The company will need to prepare the following to carry out the capital reduction:
A statement of the company’s solvency needs to be prepared. This should be done no more than 15 days before the date of the special resolution and must be prepared in the format prescribed in section 643 CA2006.
It must contain statements confirming that, in the opinion of the directors, there are no grounds to suspect the company is currently unable, or will be likely to be unable, to pay its debts for the next 12 months.
“Directors may ask the auditors to prepare an independent financial assessment to provide additional comfort”
The statement must be signed by all directors, who should exercise proper consideration.
Directors may rely on an internal review of the company’s financial position or request that the auditor prepare an independent assessment to provide additional comfort.
The special resolution of members authorising the reduction can be proposed as a written resolution, in which case each member should receive a copy of the solvency statement before or at the same time as they receive the resolution.
Alternatively, if the resolution is to be proposed at a general meeting, the solvency statement should be made available to members throughout the meeting.
The resolution may not provide for the share capital reduction to take effect later than the date it has effect under CA2006, in other words when it is registered at Companies House.
The company must also prepare a statement by the directors confirming that the solvency statement was made not more than 15 days before the date on which the resolution was passed, and that the solvency statement was provided to members in accordance with the provisions of CA2006.

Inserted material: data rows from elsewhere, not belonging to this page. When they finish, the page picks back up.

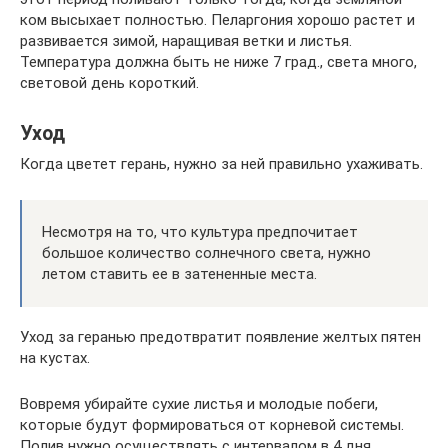
ком высыхает полностью. Пеларгония хорошо растет и
развивается зимой, наращивая ветки и листья.
Температура должна быть не ниже 7 град., света много,
световой день короткий.
Уход
Когда цветет герань, нужно за ней правильно ухаживать.
Несмотря на то, что культура предпочитает
большое количество солнечного света, нужно
летом ставить ее в затененные места.
Уход за геранью предотвратит появление желтых пятен
на кустах.
Вовремя убирайте сухие листья и молодые побеги,
которые будут формироваться от корневой системы.
Полив нужно осуществлять с интервалом в 4 дня.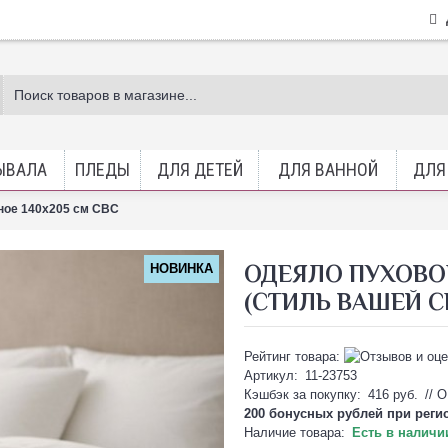
ЫВАЛА
ПЛЕДЫ
ДЛЯ ДЕТЕЙ
ДЛЯ ВАННОЙ
ДЛЯ
ное 140х205 см СВС
ОДЕЯЛО ПУХОВО
НОВИНКА
(СТИЛЬ ВАШЕЙ С
Рейтинг товара:
Артикул:
11-23753
Кэшбэк за покупку:
416 руб.
//
О
200 бонусных рублей при
реги
Наличие товара:
Есть в наличи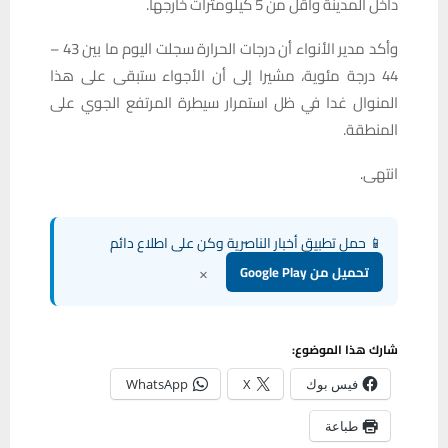
داخل المدينة وأقل من 5 كيلومترات خارجها.
وأكد مدير الأنواء أن درجات الحرارة سجلت اليوم ما بين 43 –
44 درجة مئوية، مشيرا إلى أن الأجواء ستبقى على هذا
المنوال غدا في ظل استمرار سيطرة المرتفع الجوي على
المنطقة.
انتهى.
📱 حمل تطبيق أخبار الناصرية وكن على اطلاع دائم
×
تحميل من Google Play
شارك هذا الموضوع:
فيس بوك
X
WhatsApp
طباعة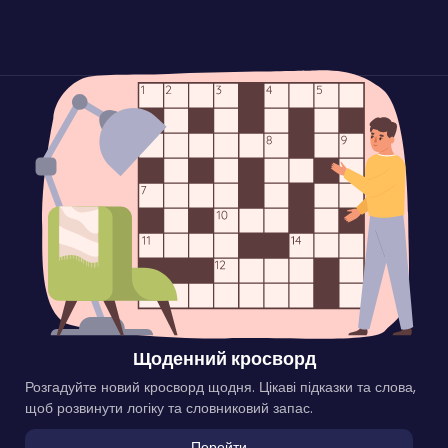
Щоденний кросворд
Розгадуйте новий кросворд щодня. Цікаві підказки та слова,
щоб розвинути логіку та словниковий запас.
Перейти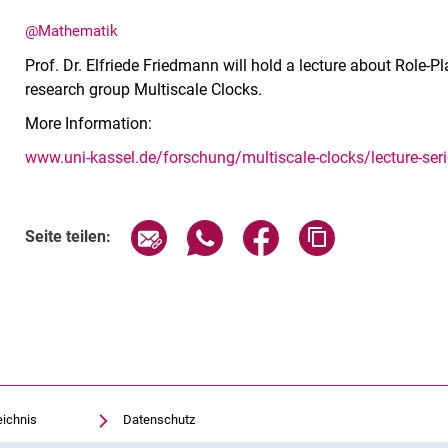
@Mathematik
Prof. Dr. Elfriede Friedmann will hold a lecture about Role-Pl
research group Multiscale Clocks.
More Information:
www.uni-kassel.de/forschung/multiscale-clocks/lecture-ser
Seite über E-Mail teilen
Seite über WhatsApp teilen (exte
Seite über Facebook teil
Adresse der Sei
Seite teilen:
eichnis
Datenschutz
Barrierefreiheit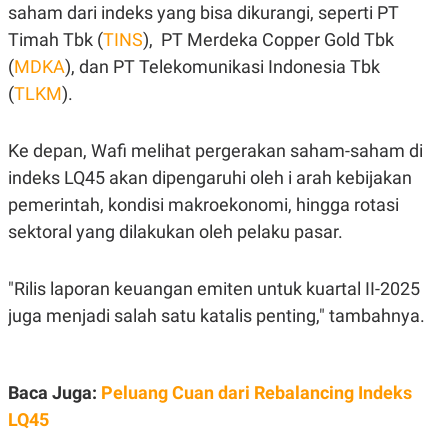
S
A
saham dari indeks yang bisa dikurangi, seperti PT
A
G
Timah Tbk (
TINS
),
PT Merdeka Copper Gold Tbk
T
E
D
S
(
MDKA
), dan PT Telekomunikasi Indonesia Tbk
A
T
(
TLKM
).
A
K
L
O
I
Ke depan, Wafi melihat pergerakan saham-saham di
N
P
indeks LQ45 akan dipengaruhi oleh i arah kebijakan
T
S
A
U
pemerintah, kondisi makroekonomi, hingga rotasi
N
S
T
sektoral yang dilakukan oleh pelaku pasar.
V
"Rilis laporan keuangan emiten untuk kuartal II-2025
JARINGAN
juga menjadi salah satu katalis penting," tambahnya.
K
P
O
R
N
E
T
S
Baca Juga:
Peluang Cuan dari Rebalancing Indeks
A
S
LQ45
N
R
A
E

This statement must be made after the special resolution is passed, but before it is sent to Companies House.
A statement of capital, using Companies House Form SH19, will also need to be prepared. It is important to note that the statement of capital requires companies to reflect the position after the capital reduction has taken place.
All of the above documents should be submitted to the Registrar of Companies within 15 days of the date of the passing of the special resolution. There is a filing fee of £10, or £50 for a same-day service. The capital reduction is effective upon registration by the registrar.
“The solvency statement route offers private companies a much quicker and cheaper process for capital reduction”
Note that a company may not reduce its capital if as a result there would no longer be any member of the company holding shares other than redeemable shares.
The company should also consider the effect that the capital reduction may have on the resulting voting rights, in terms of whether the reduction will result in the proportion of voting rights between the different classes of shareholders being altered.
Also note that if a public company wishes to reduce its share capital, it may not reduce it below the authorised minimum for a public limited company, unless it first re-registers as a private limited company or the court authorises such a change in registration which may be effected without all the usual formalities.
While the solvency statement route to capital reduction is more straightforward, directors should satisfy themselves that they are fully aware of the financial position of the company before providing the solvency statement.
If the directors make a solvency statement without having reasonable grounds for the opinions expressed in it, and the statement is delivered to the registrar, an offence is committed by every director in default, which can lead to imprisonment or a fine, or both.
Even so, providing the company is in a robust financial position, the solvency statement route offers private companies a much quicker, simpler and cheaper process for capital reduction.